Why should she think that I’m any different? I could be worse. Men like me do take advantage of women like her, women without money or hope; they use their bodies for their own satisfaction and then abandon them, just as Parson White said. How cruel I must have seemed when I first met her – so harsh. And if indeed she loves me as she says she does, then she wouldn’t want me to be compromised and she wouldn’t want to be just taken care of – not with money – like some doxy.
He leaned against the bulwark and stared into the distance. How intolerable for her. He thought of his friend Greg and his question, ‘What will you do with this wonderful woman?’ Annie wouldn’t know of my intentions, even I don’t know what they are, I haven’t thought about it. I’ve just been so besotted by her. But I would never abandon her, or my child. My child! He felt a warming of his spirit. A child of his loins.

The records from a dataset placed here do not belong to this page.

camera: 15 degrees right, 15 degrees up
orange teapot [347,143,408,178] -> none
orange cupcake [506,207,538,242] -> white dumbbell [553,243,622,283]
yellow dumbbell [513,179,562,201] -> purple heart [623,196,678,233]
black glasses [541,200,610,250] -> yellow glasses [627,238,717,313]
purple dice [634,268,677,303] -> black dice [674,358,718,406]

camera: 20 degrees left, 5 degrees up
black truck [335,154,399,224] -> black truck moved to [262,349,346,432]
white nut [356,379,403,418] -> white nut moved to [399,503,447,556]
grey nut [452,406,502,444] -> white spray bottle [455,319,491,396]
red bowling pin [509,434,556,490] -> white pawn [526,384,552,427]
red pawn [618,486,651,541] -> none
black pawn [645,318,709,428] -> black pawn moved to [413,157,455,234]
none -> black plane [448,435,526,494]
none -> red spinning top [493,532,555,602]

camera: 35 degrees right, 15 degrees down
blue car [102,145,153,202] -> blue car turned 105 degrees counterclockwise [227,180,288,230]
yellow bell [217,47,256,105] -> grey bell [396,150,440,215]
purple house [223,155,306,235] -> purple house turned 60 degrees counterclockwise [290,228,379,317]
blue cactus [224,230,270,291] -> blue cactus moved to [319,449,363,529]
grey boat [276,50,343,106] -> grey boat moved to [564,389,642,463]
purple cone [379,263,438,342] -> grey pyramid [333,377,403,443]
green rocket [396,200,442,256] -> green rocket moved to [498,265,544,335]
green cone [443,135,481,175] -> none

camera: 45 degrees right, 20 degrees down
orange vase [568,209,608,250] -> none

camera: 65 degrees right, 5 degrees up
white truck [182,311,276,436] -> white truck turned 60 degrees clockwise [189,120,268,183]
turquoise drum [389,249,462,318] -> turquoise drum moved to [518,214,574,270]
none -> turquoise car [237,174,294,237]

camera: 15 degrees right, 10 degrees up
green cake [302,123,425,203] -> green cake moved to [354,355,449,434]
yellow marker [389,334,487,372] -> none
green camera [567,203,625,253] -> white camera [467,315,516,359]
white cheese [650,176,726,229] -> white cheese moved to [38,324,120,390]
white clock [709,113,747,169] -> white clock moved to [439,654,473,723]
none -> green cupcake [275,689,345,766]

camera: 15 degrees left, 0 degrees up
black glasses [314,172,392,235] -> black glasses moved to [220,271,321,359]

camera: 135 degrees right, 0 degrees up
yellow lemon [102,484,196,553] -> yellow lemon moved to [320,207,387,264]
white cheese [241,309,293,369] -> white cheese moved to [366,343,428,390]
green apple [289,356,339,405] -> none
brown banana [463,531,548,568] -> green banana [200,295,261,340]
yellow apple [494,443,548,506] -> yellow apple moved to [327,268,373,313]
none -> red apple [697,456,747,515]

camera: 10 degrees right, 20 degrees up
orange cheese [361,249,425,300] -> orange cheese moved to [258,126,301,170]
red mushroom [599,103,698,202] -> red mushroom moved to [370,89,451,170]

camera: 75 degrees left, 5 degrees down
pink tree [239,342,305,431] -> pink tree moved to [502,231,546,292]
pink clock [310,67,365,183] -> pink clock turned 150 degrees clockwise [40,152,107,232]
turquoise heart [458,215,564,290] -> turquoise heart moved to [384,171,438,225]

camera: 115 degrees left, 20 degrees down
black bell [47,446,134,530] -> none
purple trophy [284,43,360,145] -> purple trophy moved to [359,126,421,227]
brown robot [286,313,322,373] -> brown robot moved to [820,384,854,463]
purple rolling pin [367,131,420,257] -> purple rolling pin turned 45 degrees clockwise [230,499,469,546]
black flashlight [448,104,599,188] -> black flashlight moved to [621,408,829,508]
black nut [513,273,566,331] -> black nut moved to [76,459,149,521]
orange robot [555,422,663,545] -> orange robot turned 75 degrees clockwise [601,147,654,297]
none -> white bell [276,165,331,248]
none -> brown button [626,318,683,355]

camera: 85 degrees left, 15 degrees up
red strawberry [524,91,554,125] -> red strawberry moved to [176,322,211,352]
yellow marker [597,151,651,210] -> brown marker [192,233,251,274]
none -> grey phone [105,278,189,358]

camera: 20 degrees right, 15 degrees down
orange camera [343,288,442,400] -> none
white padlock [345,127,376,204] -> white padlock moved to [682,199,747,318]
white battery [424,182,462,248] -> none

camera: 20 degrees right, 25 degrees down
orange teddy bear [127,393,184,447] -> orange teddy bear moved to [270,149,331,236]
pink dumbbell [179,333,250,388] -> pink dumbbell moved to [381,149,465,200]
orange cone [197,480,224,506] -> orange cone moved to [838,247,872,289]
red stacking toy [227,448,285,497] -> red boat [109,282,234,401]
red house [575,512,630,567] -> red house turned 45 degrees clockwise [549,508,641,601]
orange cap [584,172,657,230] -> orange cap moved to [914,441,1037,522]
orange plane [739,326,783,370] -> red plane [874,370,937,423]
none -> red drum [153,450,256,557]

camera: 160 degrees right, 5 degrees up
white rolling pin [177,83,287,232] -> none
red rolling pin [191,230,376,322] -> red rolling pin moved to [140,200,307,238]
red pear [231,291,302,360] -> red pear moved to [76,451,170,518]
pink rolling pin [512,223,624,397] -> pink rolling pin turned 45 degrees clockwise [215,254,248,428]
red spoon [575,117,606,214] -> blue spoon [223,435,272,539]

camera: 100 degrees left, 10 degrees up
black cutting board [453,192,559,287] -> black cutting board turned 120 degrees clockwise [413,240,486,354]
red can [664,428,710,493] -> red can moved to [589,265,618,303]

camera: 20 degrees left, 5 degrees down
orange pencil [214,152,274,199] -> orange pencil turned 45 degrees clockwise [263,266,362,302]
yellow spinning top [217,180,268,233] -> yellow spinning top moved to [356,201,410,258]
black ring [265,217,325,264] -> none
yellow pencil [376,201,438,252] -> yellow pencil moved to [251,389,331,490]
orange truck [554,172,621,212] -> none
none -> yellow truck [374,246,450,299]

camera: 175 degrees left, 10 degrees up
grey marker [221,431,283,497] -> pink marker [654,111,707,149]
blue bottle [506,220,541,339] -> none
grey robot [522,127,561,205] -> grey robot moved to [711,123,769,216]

He turned towards his cabin below decks. He’d try to sleep. Tomorrow they would reach Holland. They would load as quickly as possible for an immediate turn around. With luck and a following wind they would reach home shores in just a few days and he would set in motion all posible means at his disposal of finding her and bringing her back.
But he lay sleepless and restless in his bunk. She had already disappeared once, from her life in Hull. Was she being searched for by someone from that town? She had hidden from the world in Toby’s cottage and he had protected her.
He sat up and put his head in his hands. She could so easily disappear again, only this time she might not be so lucky to find someone like Toby. The possibilities of the hazards facing her loomed large and menacing and he was gripped by a grim cold fear.